Sense is needed on tree debate
Plant all types but exercise care
During the past decade we have spent millions on planting native species of trees with the aim of establishing new areas of native woodland, often surrounding them with costly deer fencing. We have also spent millions, in general, in supporting the planting of broadleaf species. Unfortunately, such planting often took place on sites where broadleaves don't thrive. Not only did Government help with the planting of broadleaves but our Forest Service also insisted that they be planted as part of our afforestation programme.
I must quickly state that more than 70pc of my own woodland is stocked with broadleaves and many other landowners have done the same. We have done so principally because we like broadleaved trees and we like the environmental and landscape benefits of mixed woodland -- as opposed to monocultures of any one species. We also have the sites and conditions that suit the establishment of broadleaf woodlands. However, we are fully aware that this is largely a philanthropic gesture that will, hopefully, ultimately benefit our successors, but it will undoubtedly create a financial burden in our own lifetimes.

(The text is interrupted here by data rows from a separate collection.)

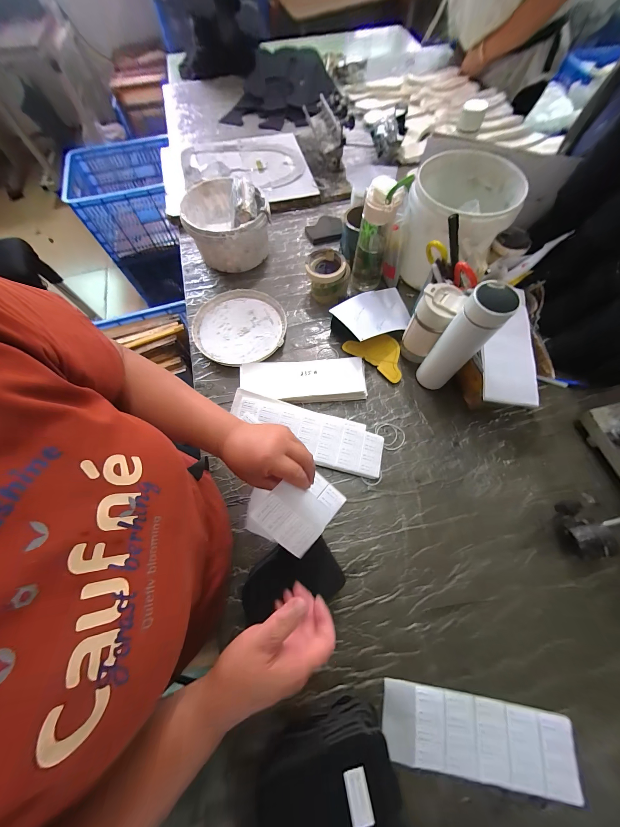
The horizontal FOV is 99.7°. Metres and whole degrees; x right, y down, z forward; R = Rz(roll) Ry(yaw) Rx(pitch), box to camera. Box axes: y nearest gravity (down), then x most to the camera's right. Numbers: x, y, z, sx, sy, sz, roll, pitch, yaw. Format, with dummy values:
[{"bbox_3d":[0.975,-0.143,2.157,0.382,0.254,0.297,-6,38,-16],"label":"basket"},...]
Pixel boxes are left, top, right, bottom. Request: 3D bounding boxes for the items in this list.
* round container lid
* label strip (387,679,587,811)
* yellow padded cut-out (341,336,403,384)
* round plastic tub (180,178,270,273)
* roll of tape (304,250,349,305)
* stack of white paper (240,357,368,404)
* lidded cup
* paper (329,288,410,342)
[{"bbox_3d":[-0.167,-0.206,0.624,0.209,0.018,0.206,0,68,0],"label":"round container lid"},{"bbox_3d":[0.227,0.444,0.358,0.248,0.017,0.080,8,68,3],"label":"label strip"},{"bbox_3d":[0.157,-0.140,0.596,0.143,0.020,0.086,37,72,14],"label":"yellow padded cut-out"},{"bbox_3d":[-0.214,-0.495,0.688,0.199,0.137,0.203,0,68,0],"label":"round plastic tub"},{"bbox_3d":[0.041,-0.329,0.636,0.104,0.081,0.091,16,69,6],"label":"roll of tape"},{"bbox_3d":[-0.015,-0.071,0.562,0.258,0.027,0.092,-4,68,-2],"label":"stack of white paper"},{"bbox_3d":[0.242,-0.176,0.533,0.069,0.155,0.077,-32,72,-12],"label":"lidded cup"},{"bbox_3d":[0.156,-0.227,0.603,0.194,0.069,0.121,-29,71,-11],"label":"paper"}]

It is time to question the perceived benefits of planting only our so-called native species and whether the money could have been spent in better ways. I use the words "so called" because the argument still rages about what really is native or not. We are continually making fresh discoveries as science and technology provide us with a more accurate picture of our ancient history. Pollen counts can be misleading and scientists are still very unsure regarding what animals and plants should or should not be called native. If a tree thrives in our soil and climate, and regenerates naturally here, then there seems little point in not planting it, especially if it has good commercial potential and creates key habitats for wildlife.
There are endless arguments about whether certain species, such as Scots pine, are in fact native, and undoubtedly much of our so-called native stock of oak, for example, may well have been originally sourced from abroad.

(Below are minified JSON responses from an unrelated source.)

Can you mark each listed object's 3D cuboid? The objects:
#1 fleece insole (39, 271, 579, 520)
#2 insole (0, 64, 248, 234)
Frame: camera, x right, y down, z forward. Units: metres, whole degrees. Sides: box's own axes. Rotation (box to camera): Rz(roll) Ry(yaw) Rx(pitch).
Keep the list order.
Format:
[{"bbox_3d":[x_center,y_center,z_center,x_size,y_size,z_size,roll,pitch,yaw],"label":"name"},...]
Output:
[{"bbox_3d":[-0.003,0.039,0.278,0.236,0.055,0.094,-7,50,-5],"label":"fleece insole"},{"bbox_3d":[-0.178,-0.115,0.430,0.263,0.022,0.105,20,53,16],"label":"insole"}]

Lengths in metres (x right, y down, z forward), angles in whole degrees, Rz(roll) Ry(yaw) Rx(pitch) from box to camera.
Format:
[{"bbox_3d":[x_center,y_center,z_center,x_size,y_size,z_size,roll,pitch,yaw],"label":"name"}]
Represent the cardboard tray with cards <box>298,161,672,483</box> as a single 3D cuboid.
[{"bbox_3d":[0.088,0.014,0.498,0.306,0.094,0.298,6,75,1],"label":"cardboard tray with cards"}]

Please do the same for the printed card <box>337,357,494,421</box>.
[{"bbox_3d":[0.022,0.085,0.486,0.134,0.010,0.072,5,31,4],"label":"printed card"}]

The usual means of defining what is native or not is to decide if it was growing in Ireland before the last ice age and before Ireland became a true island. That was 10,000 years ago and it was pure chance that some species were placed here while others that now prosper in our soil, such as beech, had not arrived at that point.

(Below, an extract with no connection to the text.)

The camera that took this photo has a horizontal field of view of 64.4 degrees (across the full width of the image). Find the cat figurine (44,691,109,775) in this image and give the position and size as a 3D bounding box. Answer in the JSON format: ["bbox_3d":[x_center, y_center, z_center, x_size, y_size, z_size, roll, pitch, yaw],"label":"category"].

Does this mean that we must remove all beech, hornbeam, sycamore and other valuable species that now thrive here? Doing so would be total nonsense and would ignore the manner in which the natural world adapts to change.
It is fascinating to see the way in which birds, mammals and insects seize opportunities and find a niche for themselves in an evolving landscape. Man has changed the developed world's landscape beyond recognition. It is our responsibility to ensure that there is room for the natural world in this altered environment.